Vijay may be warming the bench for Gambhir, who will miss the final Test in Mumbai to attend his sister's wedding, but he believes Sehwag and Gambhir are India's most successful opening pair and that both have a solid temperament. His desire to score runs though, is immense.

"I want to prove myself each game I play, for my state or for India," Vijay said. "The only way I can do that is not think too much."

He said it was an "honour" to partner Sehwag at the top of the order as well. "Opening with him takes the pressure off you, because no bowler can stop him," Vijay said. "The way he approaches his game, he is mentally very strong and handles the situation the way he wants to. He talks about cricket a lot to lighten me up."

Vijay has been on the fringes of the Test side for the past year now and is the first-choice replacement for either Sehwag or Gambhir.

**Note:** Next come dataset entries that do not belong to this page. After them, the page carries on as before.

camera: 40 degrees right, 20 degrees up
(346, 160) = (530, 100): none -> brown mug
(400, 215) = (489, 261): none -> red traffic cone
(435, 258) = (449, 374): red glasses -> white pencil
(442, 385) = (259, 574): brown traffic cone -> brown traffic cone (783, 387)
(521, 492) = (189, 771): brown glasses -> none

He has already been part of four series in those twelve months including the latest against Sri Lanka.

Vijay has utilised his time as a reserve in a positive fashion. His priority was to focus on strengthening his temperament in all situations and Paddy Upton, India's mental conditioning coach, has been a big help. "He [Upton] has talked to me about how I could handle pressure. He has stressed on keeping things simple."

He has learnt various techniques of facing the new ball from coach Gary Kirsten as well. "The best part about him is you can go up to him and ask him for an extra knock. Being an opener he points out particular stuff and you can pick a lot of stuff from him considering he was such a successful opener."

Vijay has practised hard in the last week - getting throw-downs from the Kirsten-Upton pair in Kanpur, followed by an hour-long optional nets session on Monday in Mumbai under the coach's observation. His plans though, remained straight and simple. They were no different in Nagpur where he didn't get much time to make personal plans.

This time he is more relaxed even if he was not too sure about getting enough sleep on the eve of the game. "As it gets closer I might have some sleepless nights," he said.